DFS, the duty-free chain found in many airports, is one of several corporations that have entered a pilot scheme with Citi to use artificial intelligence to prevent fraudulent payments.
People familiar with the program say DFS began testing the software in mid-2018, and now all of its Asia Pacific payments are involved. The company hopes to replace manual checks, reduce headcount, and eventually outsource all of their internal controls to the bank, according to one executive in the pilot scheme.
Citi is said to be offering its solution for free as a value-added service, but even so, it’s a major commitment from the corporate side. “We need to put our time and resources into it,” said the executive, “We believe in its potential.”
Extending RegTech
The technology may be the work of Feedzai, a fintech in which Citi Ventures- the corporate venture arm of the bank-invested in 2016. This could not be corroborated by press time. Citi declined to comment.
Banks such as Citi have already poured resources into developing A.I. to raise red flags in areas such as anti-money laundering. Therefore it’s a relatively easy step for them to extend such surveillance tools to other functions – while the investment required by a given company to develop the same A.I. tools would be exorbitant.

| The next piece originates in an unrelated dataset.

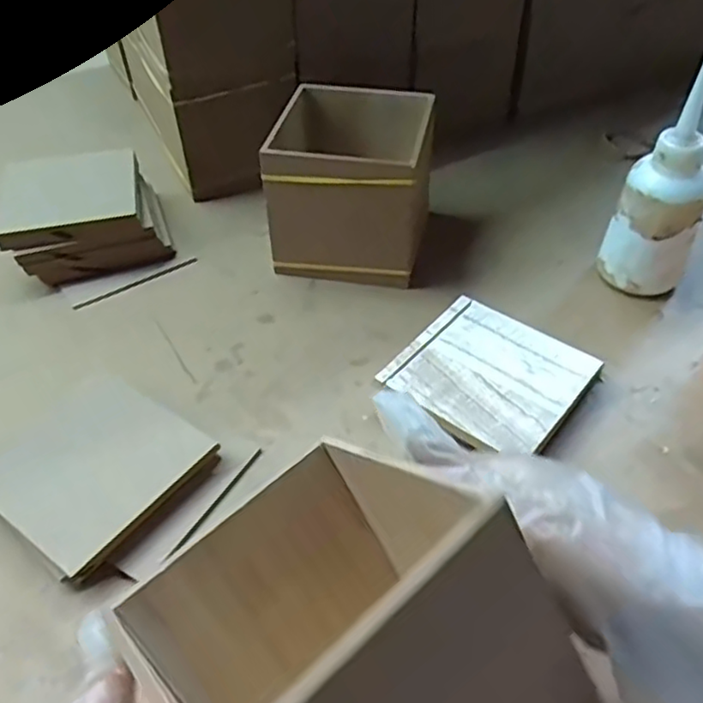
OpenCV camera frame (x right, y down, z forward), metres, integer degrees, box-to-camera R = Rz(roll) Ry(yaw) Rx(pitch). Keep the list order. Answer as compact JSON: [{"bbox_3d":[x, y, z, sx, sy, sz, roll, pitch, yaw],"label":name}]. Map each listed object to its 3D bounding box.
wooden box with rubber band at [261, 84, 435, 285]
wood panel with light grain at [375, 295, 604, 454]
[{"bbox_3d":[-0.002,-0.132,0.529,0.117,0.108,0.113,7,48,6],"label":"wooden box with rubber band"},{"bbox_3d":[0.090,0.021,0.439,0.110,0.031,0.103,31,55,25],"label":"wood panel with light grain"}]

Companies such as DFS had to first issue internal approvals to allow Citi to access their payments data. Citi is already DFS’s primary payments bank in Asia, so getting this permission was straightforward. But one treasurer at another Hong Kong-listed company told DigFin the company had to refuse, because HSBC is its primary payments bank.
“Citi approached us for this pilot but it was too complicated to make the switch,” this person said. They were also concerned about what could happen if something went wrong, noting that HSBC fields a large team, whereas more tech-reliant players such as Citi do not – so it’s harder to get someone responsible on the phone.
Training the machine
Such issues do not seem to concern companies in the pilot scheme. DFS and other companies worked with the bank to develop first of all high-level general rules for marking suspicious transactions.
When the computer flags irregular payments, DFS’s team needs to review whether or not it is fraudulent. In this way, the bank’s machine accumulates knowledge on the company’s payment patterns.
At this point, DFS is using Citi’s A.I. to flag potential problems in real time, but it is not stopping payments. This is called an offline mode, which is designed for the AI to be trained. People familiar with the test say companies are not changing their daily operations yet. Instead they are collecting warnings in batches, and then going through them all at once.
Once the number of false positives falls below 0.2%, companies will let the system halt suspicious transactions and send them to personnel to review. That is likely to take a full year of training the machine, to cover an entire payment cycle. Step by step, then, companies hope to eliminate internal controls until everything is automated.
Sanction list
For treasurers, using software to detect double payments or irregular payments is helpful, but what they really value is a tool to avoid payments involving counterparties on international sanctions lists.
If a payment goes to someone on a U.S. blacklist, the bank must immediately report this, and the cash will be frozen by the U.S. Treasury Department.
“With this solution,” said one treasurer, “we don’t have to manually update the sanctions list. We can avoid these payments before they go to the bank.”
Feedzai, the fintech reportedly behind this fraud screen, says it does not rely on rules-based detection. Rather it analyzes a given transaction against historical ones to find anomalies; its software gets better at this over time, with experience.
Citi announced in December 2018 that its treasury and trade solutions department entered a strategic partnership with Feedzai, and that the bank will integrate its transaction monitoring platform into its own, with enhanced control and risk management for payments transactions.
At the time, the bank said it expects to go live with Feedzai in mid 2019. If so, then DFS would likely be among the first corporate clients to use it.